Joe Erlinger's detailed rebuttal of the misinformation surrounding McDonald's pricing is a crucial reminder of the broader implications of such falsehoods. Even if some readers might dismiss the importance of McDonald's pricing, the lesson here is universal: businesses must actively protect their reputations and address misconceptions head-on. Suppose customers perceive a business as expensive based on false information. In that case, rectifying these misconceptions swiftly and transparently is imperative.

Erlinger's open letter to McDonald's customers provides a clear and factual account, debunking several pervasive myths about the company's pricing. He clarifies that the average price of a Big Mac has only increased by 21% since 2019, contrary to claims of a 100% increase. Similarly, as falsely reported, the average cost of a 10-piece McNuggets meal has risen by 28%, not 95.5%. These facts are crucial in countering the narrative that McDonald's is engaging in price gouging.

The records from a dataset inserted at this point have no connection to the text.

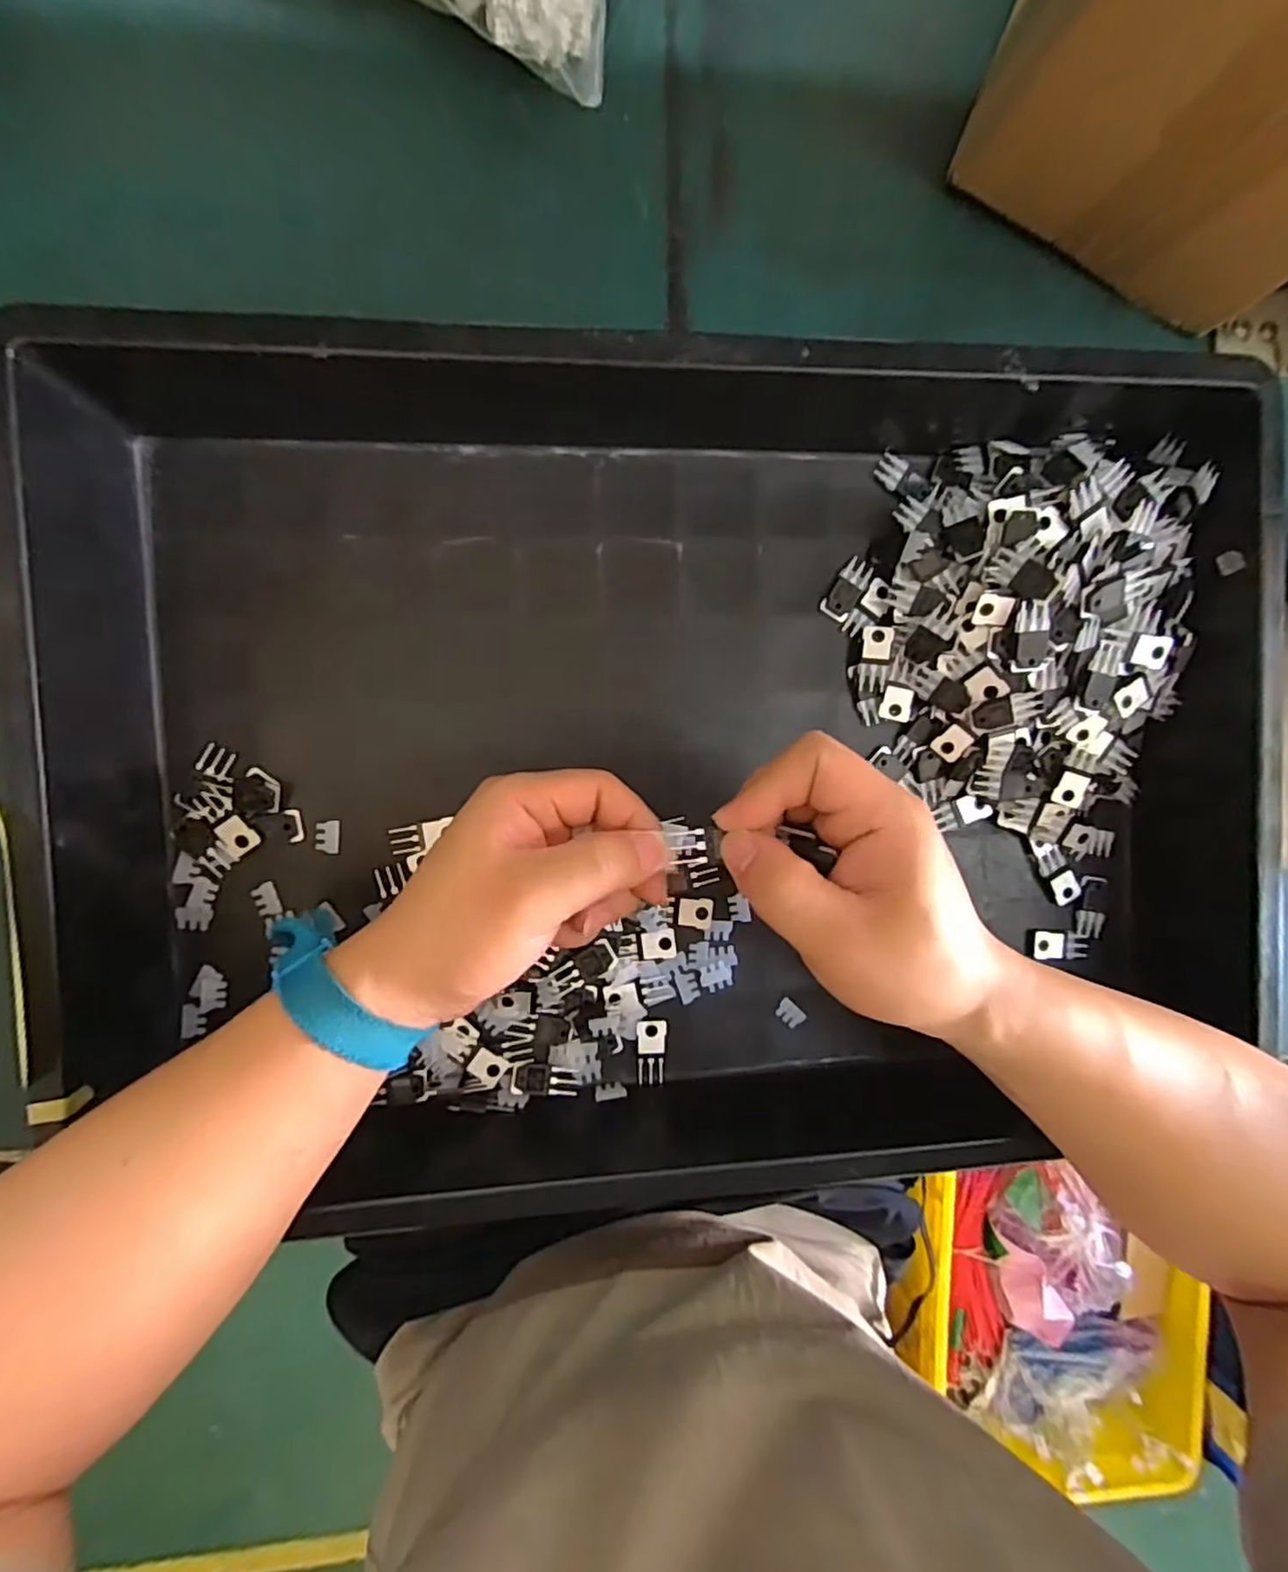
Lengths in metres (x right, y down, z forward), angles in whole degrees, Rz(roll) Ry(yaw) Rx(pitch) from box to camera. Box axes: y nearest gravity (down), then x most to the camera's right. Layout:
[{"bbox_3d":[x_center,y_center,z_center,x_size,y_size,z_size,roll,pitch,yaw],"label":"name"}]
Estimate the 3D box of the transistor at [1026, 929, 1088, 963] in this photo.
[{"bbox_3d":[0.232,0.090,0.376,0.033,0.006,0.016,4,92,-7],"label":"transistor"}]

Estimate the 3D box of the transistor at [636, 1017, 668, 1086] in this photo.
[{"bbox_3d":[0.004,0.142,0.354,0.016,0.004,0.037,3,92,-7],"label":"transistor"}]

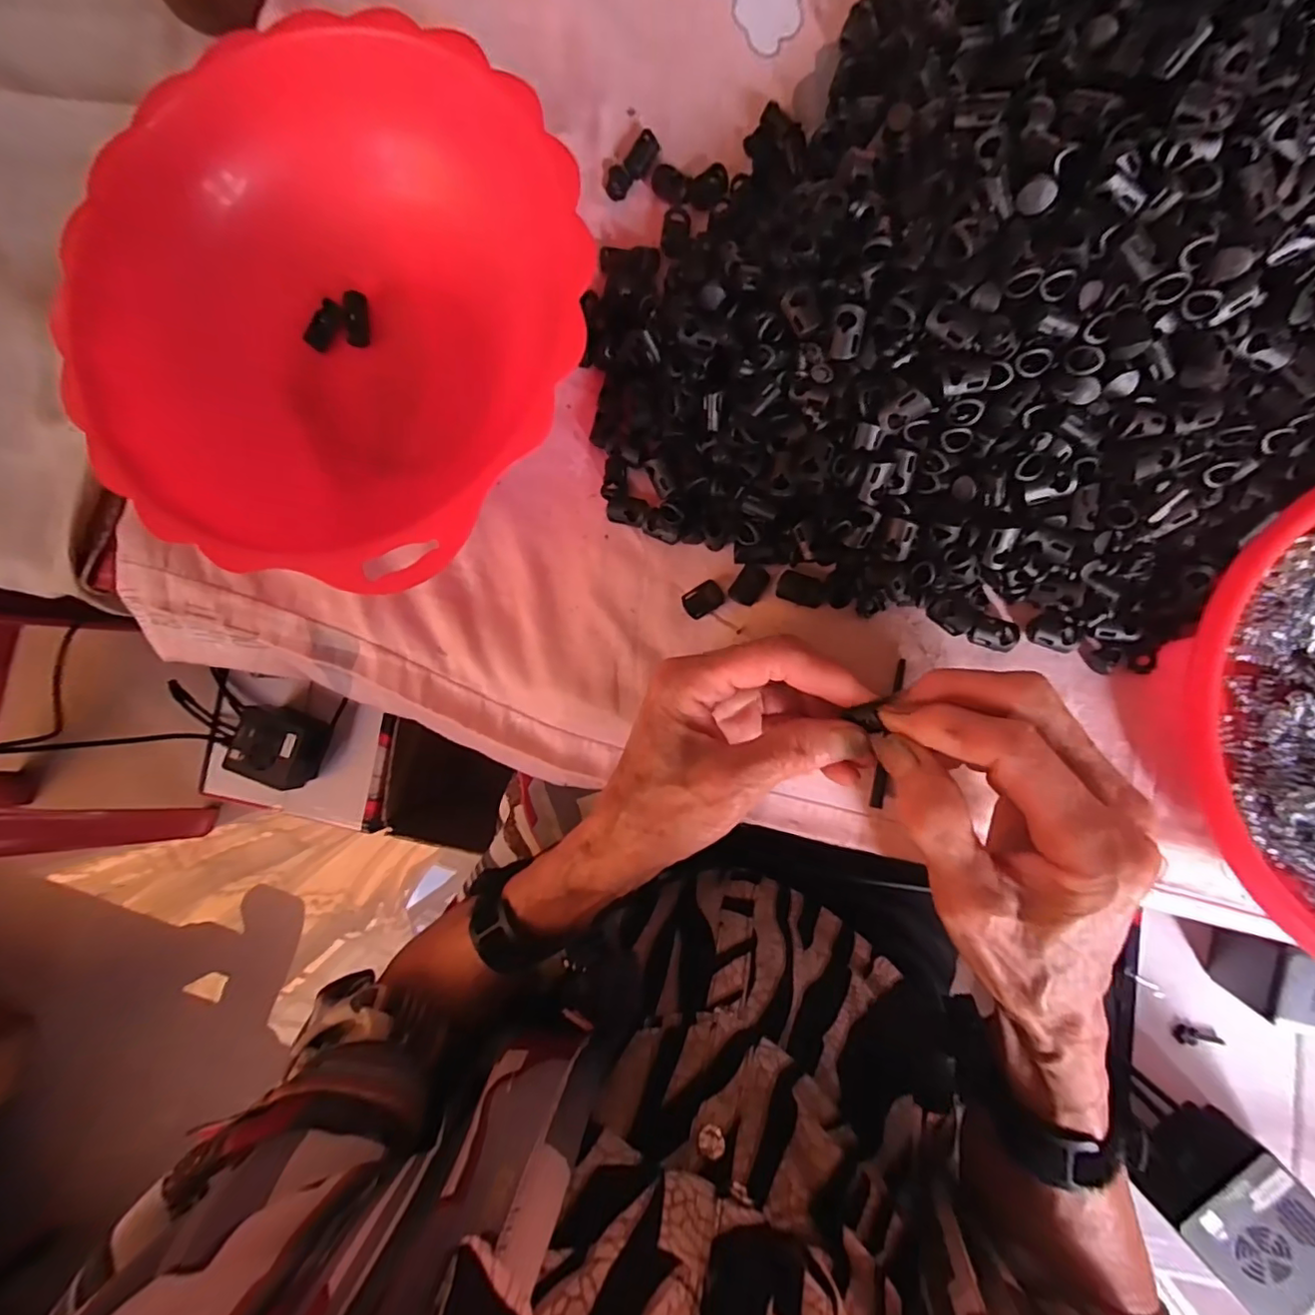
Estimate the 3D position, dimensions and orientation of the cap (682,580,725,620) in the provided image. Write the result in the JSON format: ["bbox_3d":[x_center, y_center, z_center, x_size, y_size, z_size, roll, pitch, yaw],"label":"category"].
[{"bbox_3d":[0.023,-0.029,0.285,0.020,0.007,0.014,-33,84,4],"label":"cap"}]

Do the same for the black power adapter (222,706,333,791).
[{"bbox_3d":[-0.421,0.099,0.633,0.091,0.049,0.085,13,88,7],"label":"black power adapter"}]

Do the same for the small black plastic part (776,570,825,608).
[{"bbox_3d":[0.070,-0.033,0.278,0.022,0.008,0.013,19,89,7],"label":"small black plastic part"}]

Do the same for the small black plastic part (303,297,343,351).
[{"bbox_3d":[-0.187,-0.187,0.322,0.012,0.008,0.027,28,90,7],"label":"small black plastic part"}]

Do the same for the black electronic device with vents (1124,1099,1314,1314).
[{"bbox_3d":[0.361,0.343,0.356,0.074,0.047,0.085,-44,83,3],"label":"black electronic device with vents"}]

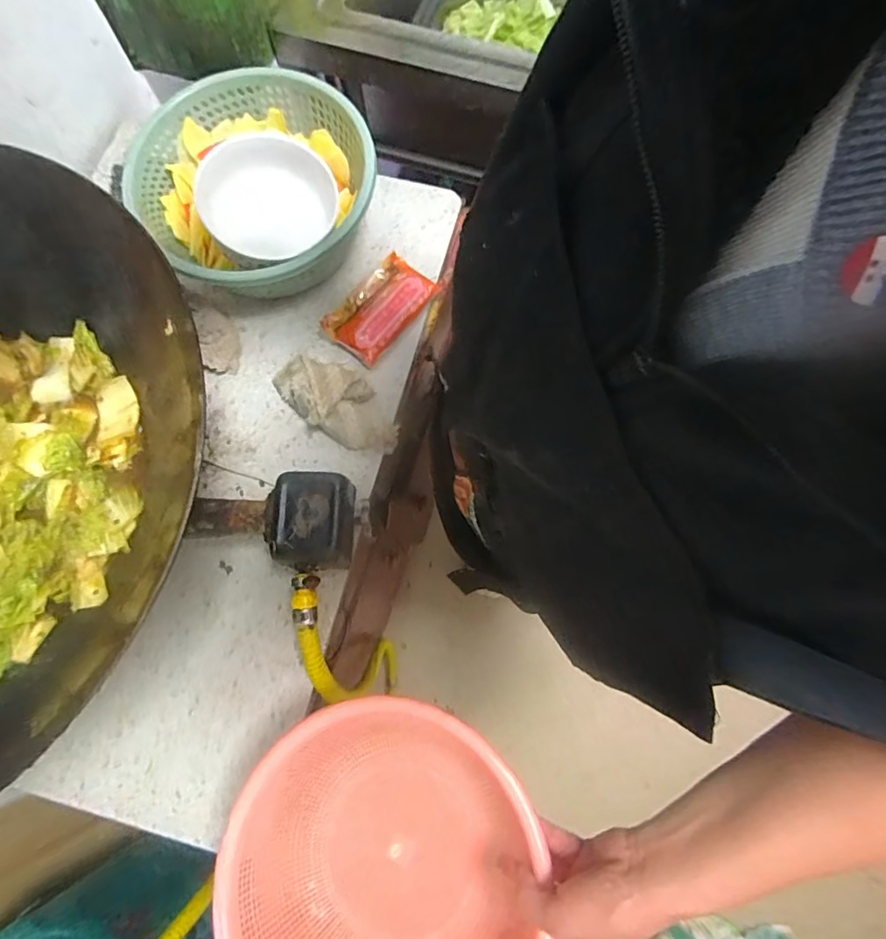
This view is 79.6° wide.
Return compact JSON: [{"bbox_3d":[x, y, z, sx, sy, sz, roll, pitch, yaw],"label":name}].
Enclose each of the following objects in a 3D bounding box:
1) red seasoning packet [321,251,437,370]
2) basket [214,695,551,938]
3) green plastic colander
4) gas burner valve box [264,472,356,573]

Furthermore, the letter emphasises that McDonald's overall price increases align with the increased costs of running the business, including significant rises in crew salaries and the costs of goods. This context is essential in understanding that the price hikes are not due to corporate greed but reflect broader economic trends affecting the entire food service industry.

In conclusion, McDonald's proactive stance addressing misinformation about its prices is a powerful example for all businesses. It highlights the necessity of maintaining transparency and open communication with consumers, significantly when misinformation can rapidly undermine a brand's reputation.